Cost Models for Metric Trees

Predicting the performance of access methods is essential for query optimization, database design, and index tuning purposes. Since, unlike vector spaces, in a generic metric space no information on data distribution can be used, cost models developed for multi-dimensional (spatial) access methods cannot be applied to the M-tree and, more in general, to metric trees. To obviate this we have pursued a more general approach, which can be characterized by the following position:

The only information derivable from the analysis of a metric dataset concerns the distance distribution of objects. Further, we claim that the distance distribution is the correct counterpart of data distribution used for vector spaces, it being the "natural" way to characterize a metric dataset.

The Distance Distribution

We define the (overall) distribution of distances over a feature domain D as:

F(x) = Pr{ d(O₁, O₂) <= x }

where O₁ and O₂ are two (independent) random points of D. By setting O₁=O_i in above equation, the relative distance distribution of object O_i is obtained, i.e:

F_{O_i}(x) = Pr{ d(O_i, O₂) <= x }

which represents the expected fraction of objects in D whose distance from O_i does not exceed x.

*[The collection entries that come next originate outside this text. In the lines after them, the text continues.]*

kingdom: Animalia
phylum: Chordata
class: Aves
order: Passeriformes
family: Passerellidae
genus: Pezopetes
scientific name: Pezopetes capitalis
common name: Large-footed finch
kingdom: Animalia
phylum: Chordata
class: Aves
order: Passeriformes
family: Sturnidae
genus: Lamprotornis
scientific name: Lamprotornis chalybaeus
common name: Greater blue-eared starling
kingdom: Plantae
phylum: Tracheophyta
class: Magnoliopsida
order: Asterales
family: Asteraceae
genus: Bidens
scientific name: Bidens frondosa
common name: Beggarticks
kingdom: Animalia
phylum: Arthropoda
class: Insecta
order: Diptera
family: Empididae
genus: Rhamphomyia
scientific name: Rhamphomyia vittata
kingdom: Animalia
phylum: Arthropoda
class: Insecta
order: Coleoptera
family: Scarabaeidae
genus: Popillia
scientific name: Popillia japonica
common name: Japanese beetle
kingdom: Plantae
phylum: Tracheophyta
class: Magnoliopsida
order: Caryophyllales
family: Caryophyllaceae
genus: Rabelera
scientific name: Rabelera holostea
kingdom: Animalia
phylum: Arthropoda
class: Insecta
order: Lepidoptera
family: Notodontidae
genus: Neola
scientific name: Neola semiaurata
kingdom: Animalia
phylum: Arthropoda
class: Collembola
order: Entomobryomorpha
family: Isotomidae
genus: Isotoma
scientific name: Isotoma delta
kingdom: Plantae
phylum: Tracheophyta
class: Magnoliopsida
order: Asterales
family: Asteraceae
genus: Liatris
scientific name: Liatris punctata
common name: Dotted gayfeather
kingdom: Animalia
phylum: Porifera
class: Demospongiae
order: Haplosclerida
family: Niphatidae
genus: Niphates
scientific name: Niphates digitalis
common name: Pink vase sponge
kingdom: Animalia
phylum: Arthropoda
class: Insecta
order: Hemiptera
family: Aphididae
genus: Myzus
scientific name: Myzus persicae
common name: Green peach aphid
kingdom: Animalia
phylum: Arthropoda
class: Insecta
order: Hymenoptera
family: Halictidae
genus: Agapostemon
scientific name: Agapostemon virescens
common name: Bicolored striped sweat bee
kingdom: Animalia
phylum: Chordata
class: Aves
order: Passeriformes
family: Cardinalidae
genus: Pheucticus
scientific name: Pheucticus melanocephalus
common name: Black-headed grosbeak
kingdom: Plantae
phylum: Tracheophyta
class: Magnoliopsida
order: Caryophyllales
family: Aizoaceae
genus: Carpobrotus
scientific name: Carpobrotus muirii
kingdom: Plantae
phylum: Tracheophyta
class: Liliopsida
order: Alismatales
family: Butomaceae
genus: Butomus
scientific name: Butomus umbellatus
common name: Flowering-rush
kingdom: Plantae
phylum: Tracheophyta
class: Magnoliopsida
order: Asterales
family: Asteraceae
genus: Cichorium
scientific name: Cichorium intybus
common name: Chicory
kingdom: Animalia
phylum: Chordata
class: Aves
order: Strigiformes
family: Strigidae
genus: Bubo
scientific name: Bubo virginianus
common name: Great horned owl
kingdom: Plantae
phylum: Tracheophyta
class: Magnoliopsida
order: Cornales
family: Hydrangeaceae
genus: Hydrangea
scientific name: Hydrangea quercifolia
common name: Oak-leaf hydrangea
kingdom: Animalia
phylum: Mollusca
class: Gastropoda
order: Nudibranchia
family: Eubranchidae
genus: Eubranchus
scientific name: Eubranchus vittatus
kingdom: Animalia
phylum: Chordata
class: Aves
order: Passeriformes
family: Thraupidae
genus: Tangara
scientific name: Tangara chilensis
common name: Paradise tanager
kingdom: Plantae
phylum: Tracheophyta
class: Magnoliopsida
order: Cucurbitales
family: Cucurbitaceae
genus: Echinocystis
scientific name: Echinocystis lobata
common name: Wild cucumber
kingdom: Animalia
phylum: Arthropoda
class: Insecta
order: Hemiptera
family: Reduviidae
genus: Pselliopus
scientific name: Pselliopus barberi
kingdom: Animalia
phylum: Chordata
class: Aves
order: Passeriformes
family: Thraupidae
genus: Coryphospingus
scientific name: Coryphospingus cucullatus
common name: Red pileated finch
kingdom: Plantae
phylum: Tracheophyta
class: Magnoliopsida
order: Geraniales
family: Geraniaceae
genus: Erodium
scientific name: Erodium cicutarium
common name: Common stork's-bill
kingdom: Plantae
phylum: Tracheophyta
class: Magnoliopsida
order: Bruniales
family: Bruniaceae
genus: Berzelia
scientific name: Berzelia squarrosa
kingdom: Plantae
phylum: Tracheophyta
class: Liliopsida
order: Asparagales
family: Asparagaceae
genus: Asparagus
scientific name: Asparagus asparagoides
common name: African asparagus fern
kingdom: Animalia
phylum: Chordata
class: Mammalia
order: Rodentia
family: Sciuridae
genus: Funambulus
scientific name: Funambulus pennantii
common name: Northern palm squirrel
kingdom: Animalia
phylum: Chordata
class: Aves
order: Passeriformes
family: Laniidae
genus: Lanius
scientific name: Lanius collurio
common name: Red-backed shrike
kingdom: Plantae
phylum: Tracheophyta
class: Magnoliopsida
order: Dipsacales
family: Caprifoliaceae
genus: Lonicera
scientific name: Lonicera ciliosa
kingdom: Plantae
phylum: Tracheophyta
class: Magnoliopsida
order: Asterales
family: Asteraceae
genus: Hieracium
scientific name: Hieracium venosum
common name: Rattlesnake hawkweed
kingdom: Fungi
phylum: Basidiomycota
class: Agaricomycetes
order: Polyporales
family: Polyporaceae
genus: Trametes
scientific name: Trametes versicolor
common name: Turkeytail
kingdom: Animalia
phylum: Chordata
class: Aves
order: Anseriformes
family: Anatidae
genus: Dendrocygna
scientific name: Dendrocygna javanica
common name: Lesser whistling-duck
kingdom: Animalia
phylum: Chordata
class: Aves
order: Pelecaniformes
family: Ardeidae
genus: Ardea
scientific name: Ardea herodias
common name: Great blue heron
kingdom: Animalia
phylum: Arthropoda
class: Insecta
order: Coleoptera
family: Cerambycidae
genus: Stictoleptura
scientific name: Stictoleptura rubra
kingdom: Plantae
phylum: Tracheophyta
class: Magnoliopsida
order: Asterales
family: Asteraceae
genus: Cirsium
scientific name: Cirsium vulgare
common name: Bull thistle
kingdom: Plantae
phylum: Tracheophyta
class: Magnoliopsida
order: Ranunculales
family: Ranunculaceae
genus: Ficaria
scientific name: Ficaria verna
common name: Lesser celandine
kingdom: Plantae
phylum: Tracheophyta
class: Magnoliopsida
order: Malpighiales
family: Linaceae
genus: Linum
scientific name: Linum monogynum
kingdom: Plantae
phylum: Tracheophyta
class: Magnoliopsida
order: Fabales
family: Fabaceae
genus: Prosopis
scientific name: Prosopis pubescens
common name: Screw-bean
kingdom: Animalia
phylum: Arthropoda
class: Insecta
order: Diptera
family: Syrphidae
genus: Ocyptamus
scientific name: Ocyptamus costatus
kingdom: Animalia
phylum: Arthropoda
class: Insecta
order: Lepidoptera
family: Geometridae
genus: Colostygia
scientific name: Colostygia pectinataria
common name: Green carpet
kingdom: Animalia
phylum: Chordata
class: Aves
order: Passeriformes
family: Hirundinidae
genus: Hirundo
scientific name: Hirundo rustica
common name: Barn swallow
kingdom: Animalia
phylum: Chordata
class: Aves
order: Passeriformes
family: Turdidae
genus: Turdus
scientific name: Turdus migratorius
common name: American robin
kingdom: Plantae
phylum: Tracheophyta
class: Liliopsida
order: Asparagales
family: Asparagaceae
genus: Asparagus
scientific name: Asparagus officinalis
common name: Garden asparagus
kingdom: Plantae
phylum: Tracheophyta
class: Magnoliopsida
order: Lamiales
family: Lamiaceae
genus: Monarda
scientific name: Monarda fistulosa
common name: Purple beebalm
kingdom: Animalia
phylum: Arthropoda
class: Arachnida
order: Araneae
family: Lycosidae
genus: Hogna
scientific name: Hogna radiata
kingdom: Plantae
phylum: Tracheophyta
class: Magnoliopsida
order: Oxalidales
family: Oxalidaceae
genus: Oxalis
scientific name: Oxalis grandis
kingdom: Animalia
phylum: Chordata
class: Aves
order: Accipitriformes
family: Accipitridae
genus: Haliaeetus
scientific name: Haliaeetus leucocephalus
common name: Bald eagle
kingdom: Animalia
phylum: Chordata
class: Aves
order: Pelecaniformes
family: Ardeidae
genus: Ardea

Based on the observation that, given a query object q, its relative distance distribution, F_q(x), is the key information needed to predict both I/O and CPU query processing costs, the two cost models we have derived differ in the way how they estimate F_q(x).

The Average-Case Cost Model

The average-case cost model, introduced in PODS 98, relies on the assumption that the relative distance distribution of query object q can be reliably estimated by directly using (a sample of) the overall distance distribution. Experimental results (see our PODS 98 paper) show that this assumption leads to quite accurate cost estimates, averaged over a set of queries (for range- and k-NN queries).

The Query-Sensitive Cost Model

When dealing with specific queries, the accuracy of the average-case model decreases due to the "loose" approximation of F_q(x) as provided by the overall distance distribution. The query-sensitive model solves this problem by making the estimate of F_q(x) dependent on the "position" of the query object q. This is obtained by maintaining the relative distance distributions of several "witnesses" (chosen in some way among the objects in the indexed dataset, in order to reflect their "distribution"); such distributions are then combined in order to "reconstruct" F_q(x), by taking into account the distances between q and the witnesses.

Starting from the notion of witness, the basic problems to address are: (1) How witnesses have to be chosen among all the objects of the dataset, and (2) how their relative distributions have to be combined. In our ADC 99 paper we have investigated different solutions to such problems, showing how the query-sensitive model is indeed very effective in predicting query costs for the M-tree, both on synthetic and on real datasets.